The push incentives from HHS, the Wellcome Trust and others have been very powerful in helping to fund antibiotic research and development.  But they still will not be enough.  Companies need to see a viable market at the end of their R&D road.

The fix, unfortunately, no matter how it is constructed, will involve spending taxpayer money.  The funds can come from all taxpayers, from consumers of all pharmaceuticals, or from consumers of certain drugs where generic entry might be delayed by a few months. The way this will work will depend on the approach that government chooses. 

Of course, the other way to fix the broken antibiotic market is to wait for the crisis to hit. A good example of this is the global pandemic of methicillin-resistant staphylococcal (MRSA) infection that hit starting around 1982.

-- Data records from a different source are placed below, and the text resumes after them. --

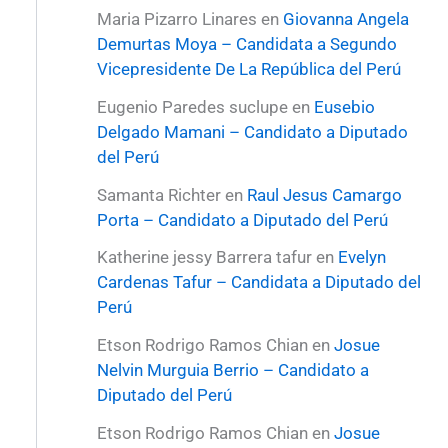
Maria Pizarro Linares
en
Giovanna Angela
Demurtas Moya – Candidata a Segundo
Vicepresidente De La República del Perú
Eugenio Paredes suclupe
en
Eusebio
Delgado Mamani – Candidato a Diputado
del Perú
Samanta Richter
en
Raul Jesus Camargo
Porta – Candidato a Diputado del Perú
Katherine jessy Barrera tafur
en
Evelyn
Cardenas Tafur – Candidata a Diputado del
Perú
Etson Rodrigo Ramos Chian
en
Josue
Nelvin Murguia Berrio – Candidato a
Diputado del Perú
Etson Rodrigo Ramos Chian
en
Josue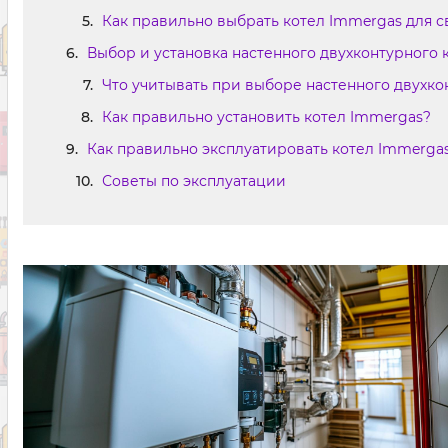
Как правильно выбрать котел Immergas для с
Выбор и установка настенного двухконтурного 
Что учитывать при выборе настенного двухко
Как правильно установить котел Immergas?
Как правильно эксплуатировать котел Immerga
Советы по эксплуатации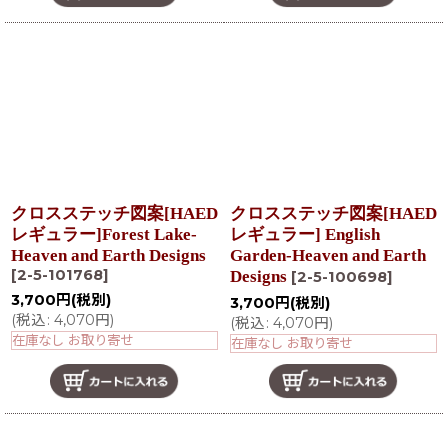
クロスステッチ図案[HAED
クロスステッチ図案[HAED
レギュラー]Forest Lake-
レギュラー] English
Heaven and Earth Designs
Garden-Heaven and Earth
[
2-5-101768
]
Designs
[
2-5-100698
]
3,700
円
(税別)
3,700
円
(税別)
(
税込
:
4,070
円
)
(
税込
:
4,070
円
)
在庫なし お取り寄せ
在庫なし お取り寄せ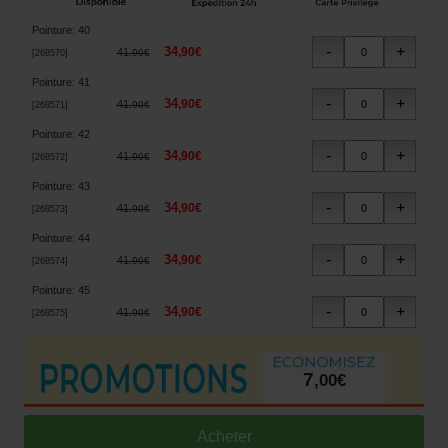
Pointure
:
40
34
,
90
€
41
,
90
€
[
268570
]
Pointure
:
41
34
,
90
€
41
,
90
€
[
268571
]
Pointure
:
42
34
,
90
€
41
,
90
€
[
268572
]
Pointure
:
43
34
,
90
€
41
,
90
€
[
268573
]
Pointure
:
44
34
,
90
€
41
,
90
€
[
268574
]
Pointure
:
45
34
,
90
€
41
,
90
€
[
268575
]
7
,
00
€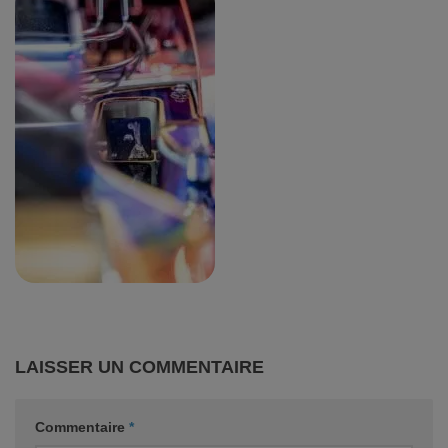
LAISSER UN COMMENTAIRE
Commentaire
*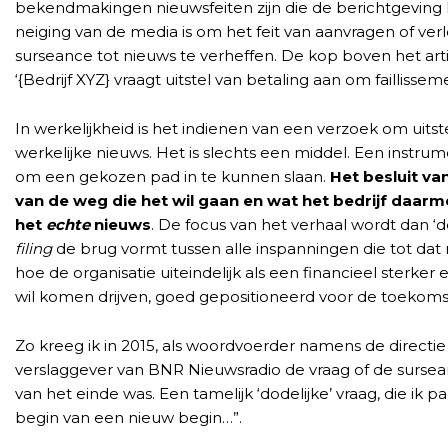
bekendmakingen nieuwsfeiten zijn die de berichtgeving l
neiging van de media is om het feit van aanvragen of v
surseance tot nieuws te verheffen. De kop boven het artik
‘{Bedrijf XYZ} vraagt uitstel van betaling aan om failliss
In werkelijkheid is het indienen van een verzoek om uitste
werkelijke nieuws. Het is slechts een middel. Een instrum
om een gekozen pad in te kunnen slaan.
Het besluit va
van de weg die het wil gaan en wat het bedrijf daarm
het
echte
nieuws
. De focus van het verhaal wordt dan ‘d
filing
de brug vormt tussen alle inspanningen die tot dat
hoe de organisatie uiteindelijk als een financieel sterker
wil komen drijven, goed gepositioneerd voor de toekoms
Zo kreeg ik in 2015, als woordvoerder namens de direct
verslaggever van BNR Nieuwsradio de vraag of de sursea
van het einde was. Een tamelijk ‘dodelijke’ vraag, die ik pa
begin van een nieuw begin…”.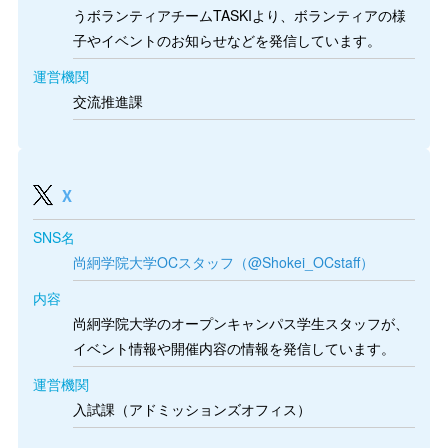
うボランティアチームTASKIより、ボランティアの様
子やイベントのお知らせなどを発信しています。
運営機関
交流推進課
X
SNS名
尚絅学院大学OCスタッフ（@Shokei_OCstaff）
内容
尚絅学院大学のオープンキャンパス学生スタッフが、
イベント情報や開催内容の情報を発信しています。
運営機関
入試課（アドミッションズオフィス）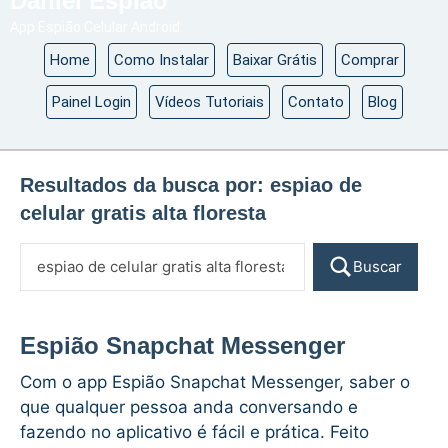
Daniel Espião
App Espião Celular Android
Home
Como Instalar
Baixar Grátis
Comprar
Painel Login
Vídeos Tutoriais
Contato
Blog
Resultados da busca por:
espiao de
celular gratis alta floresta
Buscar
Espião Snapchat Messenger
Com o app Espião Snapchat Messenger, saber o
que qualquer pessoa anda conversando e
fazendo no aplicativo é fácil e prática. Feito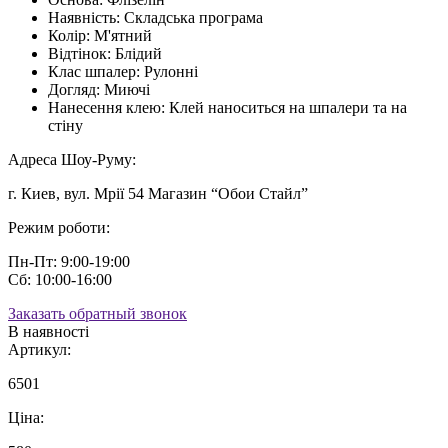
Наявність:
Складська програма
Колір:
М'ятний
Відтінок:
Блідий
Клас шпалер:
Рулонні
Догляд:
Миючі
Нанесення клею:
Клей наноситься на шпалери та на
стіну
Адреса Шоу-Руму:
г. Киев, вул. Мрії 54 Магазин “Обои Стайл”
Режим роботи:
Пн-Пт: 9:00-19:00
Сб: 10:00-16:00
Заказать обратный звонок
В наявності
Артикул:
6501
Ціна: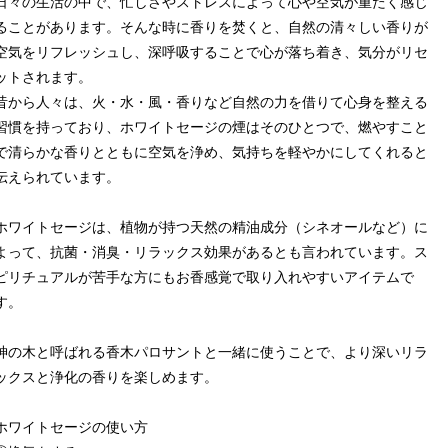
日々の生活の中で、忙しさやストレスによって心や空気が重たく感じ
ることがあります。そんな時に香りを焚くと、自然の清々しい香りが
空気をリフレッシュし、深呼吸することで心が落ち着き、気分がリセ
ットされます。
昔から人々は、火・水・風・香りなど自然の力を借りて心身を整える
習慣を持っており、ホワイトセージの煙はそのひとつで、燃やすこと
で清らかな香りとともに空気を浄め、気持ちを軽やかにしてくれると
伝えられています。
ホワイトセージは、植物が持つ天然の精油成分（シネオールなど）に
よって、抗菌・消臭・リラックス効果があるとも言われています。ス
ピリチュアルが苦手な方にもお香感覚で取り入れやすいアイテムで
す。
神の木と呼ばれる香木パロサントと一緒に使うことで、より深いリラ
ックスと浄化の香りを楽しめます。
ホワイトセージの使い方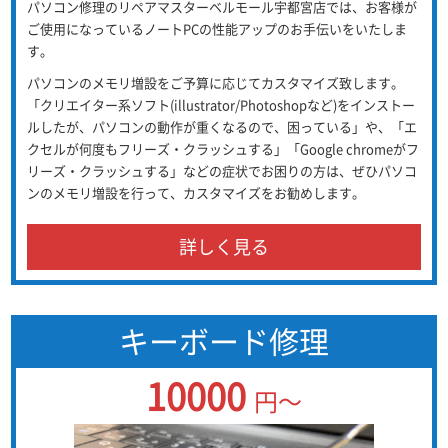
パソコン修理のリペアマスターベルモール宇都宮店では、お客様が
ご使用になっているノートPCの性能アップのお手伝いをいたしま
す。
パソコンのメモリ増設をご予算に応じてカスタマイズ致します。
「クリエイター系ソフト(illustrator/Photoshopなど)をインストー
ルしたが、パソコンの動作が重くなるので、困っている」や、「エ
クセルが何度もフリーズ・クラッシュする」「Google chromeがフ
リーズ・クラッシュする」などの症状でお困りの方は、ぜひパソコ
ンのメモリ増設を行って、カスタマイズをお勧めします。
詳しく見る
キーボード修理
10000
円～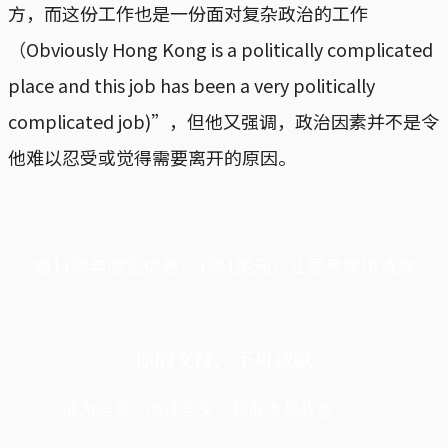
方，而这份工作也是一份面对复杂政治的工作
（Obviously Hong Kong is a politically complicated
place and this job has been a very politically
complicated job)”，但他又强调，政治因素并不是令
他难以忍受或觉得需要离开的原因。
端11周年限定优惠，1周1美元，让思考保持清爽
你的支持，不可或缺
成为会员，阅读全文，领取专属权益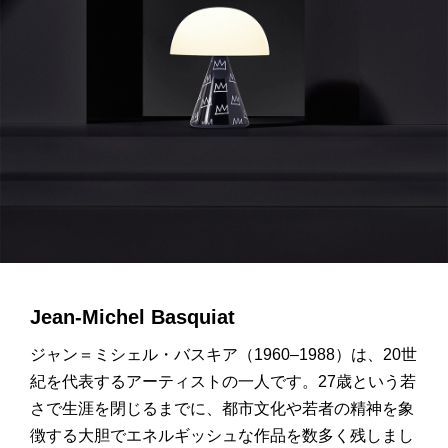
Jean-Michel Basquiat
ジャン＝ミシェル・バスキア（1960–1988）は、20世
紀を代表するアーティストの一人です。27歳という若
さで生涯を閉じるまでに、都市文化や若者の精神を象
徴する大胆でエネルギッシュな作品を数多く残しまし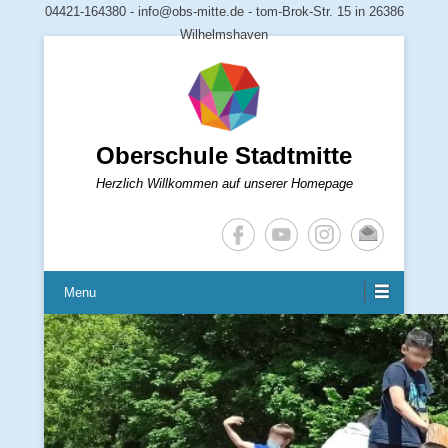
04421-164380 - info@obs-mitte.de - tom-Brok-Str. 15 in 26386
Wilhelmshaven
Oberschule Stadtmitte
Herzlich Willkommen auf unserer Homepage
Menu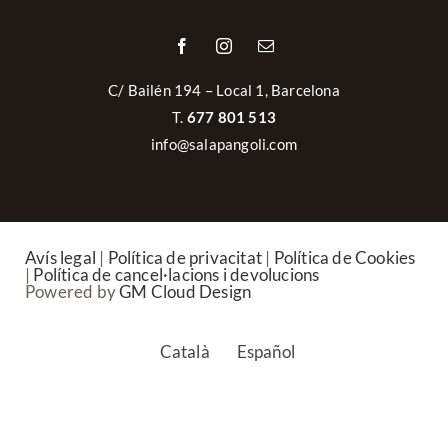
C/ Bailén 194 – Local 1, Barcelona
T.
677 801 513
info@salapangoli.com
Avís legal
|
Política de privacitat
|
Política de Cookies
|
Política de cancel·lacions i devolucions
Powered by
GM Cloud Design
Català
Español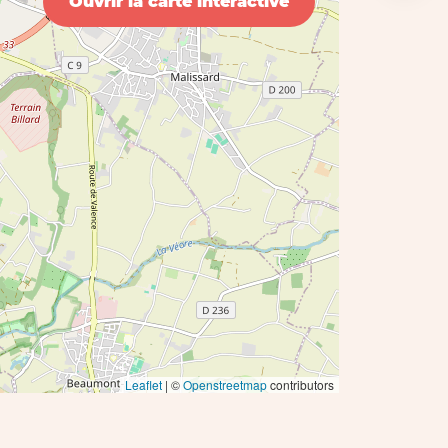
Ouvrir la carte interactive
Leaflet
| ©
Openstreetmap
contributors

 By the late 80s, pharmaceutical companies were increasing their research efforts to come up with new therapies for serious MRSA infections.  They did this because they thought they saw a market opportunity in the growing number of cases of these infections.  But it took a great deal of time for them to get something on the market. The only oral drug for the treatment of these infections, Zyvox, was approved in 1999. Cubicin, discovered in the late 80s or early 90s hit the market in 2003. How long do you want to wait for the industry to get a new therapy to market after the crisis has hit? Luckily, for MRSA we had at least one other efficacious antibiotic we could use.  But in the case of these highly resistant Gram-negative infections, our choices are limited and not very efficacious.  So how long do you want to wait?

The answer is to fix the market now – with government funding. How much would this cost?  The US share (assuming we share the burden with Europe) would probably be something like $1-2 billion per year over the next 10 years. Our share would decrease if China, Japan and other Asian nations would join us. This is a paltry amount of money compared to our national budget.

So what are you waiting for?  Are you waiting for you or one of your loved ones to encounter one of these deadly infections personally?  Are you waiting for a more politically palatable moment to act? Like you, I am not getting any younger.  And I have children and grandchildren I care about. I have worked in hospitals where I have had patients with bacterial infections for which I had little or nothing to offer. Physicians and their patients should never be put in that position. And now, you, not anyone else – but you – are tasked with fixing this. Delay just increases the risk of a situation that none of us wants to imagine.

I am ready, willing, and with a little help, able, to work with you and your staffs to construct legislation that would fix the antibiotic market. It can’t happen without you. Please help!